Deux autres façons de décrire la terre lao sont souvent confondues avec les catégories, à tort. La loi distingue également trois régions selon l'altitude, plaine, plateau et montagne, ce qui relève de la géographie et non de la réglementation. Elle distingue aussi deux finalités d'usage, la conservation et le développement. Ni l'une ni l'autre ne se substitue aux huit catégories, et aucune ne répond à la question de savoir si vous pouvez bâtir.
Pourquoi le terrain à bâtir est-il la seule catégorie où une maison a sa place ?
L'article 70 définit le terrain à bâtir comme la terre affectée au développement de villes nouvelles et à la construction de lieux d'habitation, de bureaux, d'équipements publics, d'installations commerciales et de services et d'autres constructions, dans des zones allouées et en conformité avec les plans d'urbanisme. L'article 71 le subdivise ensuite en cinq sous catégories. Une maison familiale relève de la deuxième : la terre servant à édifier les résidences des personnes et des familles. Un immeuble en copropriété, un hôtel ou une maison d'hôtes relève de la quatrième, aux côtés des centres commerciaux. Une villa destinée à la location commerciale et une villa que l'on habite ne se situent donc pas nécessairement au même endroit de ce classement.
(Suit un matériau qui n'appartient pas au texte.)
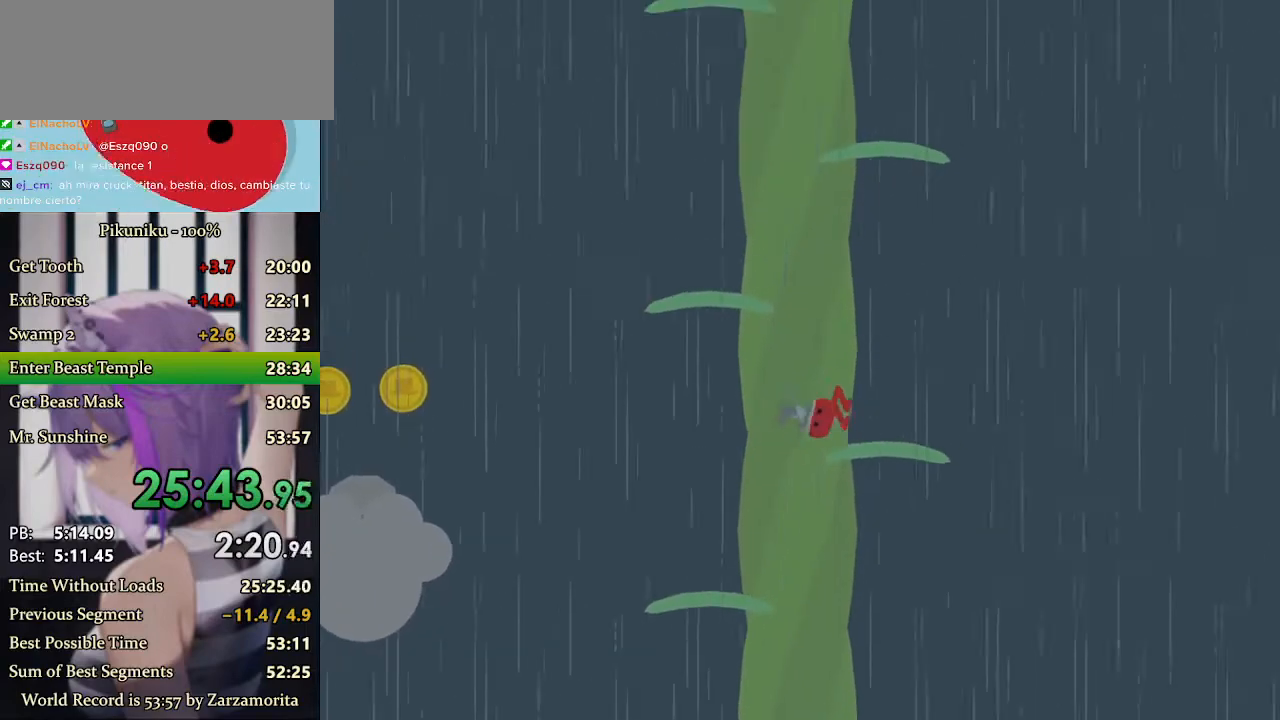
{"keys": ["left"], "events": [[100, "left", "down"], [133, "up", "down"], [233, "x", "down"], [267, "up", "up"], [300, "x", "up"]]}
L'article 76 ajoute le second verrou. Toute construction doit respecter le plan d'urbanisme, être autorisée par l'autorité compétente et satisfaire aux normes techniques. La question de la catégorie et celle du permis sont donc deux portes distinctes, et une parcelle qui n'est pas un terrain à bâtir ne devrait pas pouvoir franchir la seconde. En pratique, bâtir sans conversion revient presque toujours à bâtir sans permis valable, second vice, indépendant du premier, qui ne se révèle pas au chantier mais à la revente.
Une subtilité administrative mérite d'être connue, car elle explique la lenteur des conversions. Le terrain à bâtir relève du ministère des Travaux publics et des Transports. La terre agricole et la terre forestière relèvent du versant agricole du gouvernement. Faire passer une parcelle de l'un à l'autre la fait donc changer de ministère, ce qui explique que l'accord ne s'obtienne pas à un guichet unique.
Peut-on lire la catégorie sur le titre foncier ?
Probablement pas, et comprendre pourquoi vous indique quel document réclamer à la place.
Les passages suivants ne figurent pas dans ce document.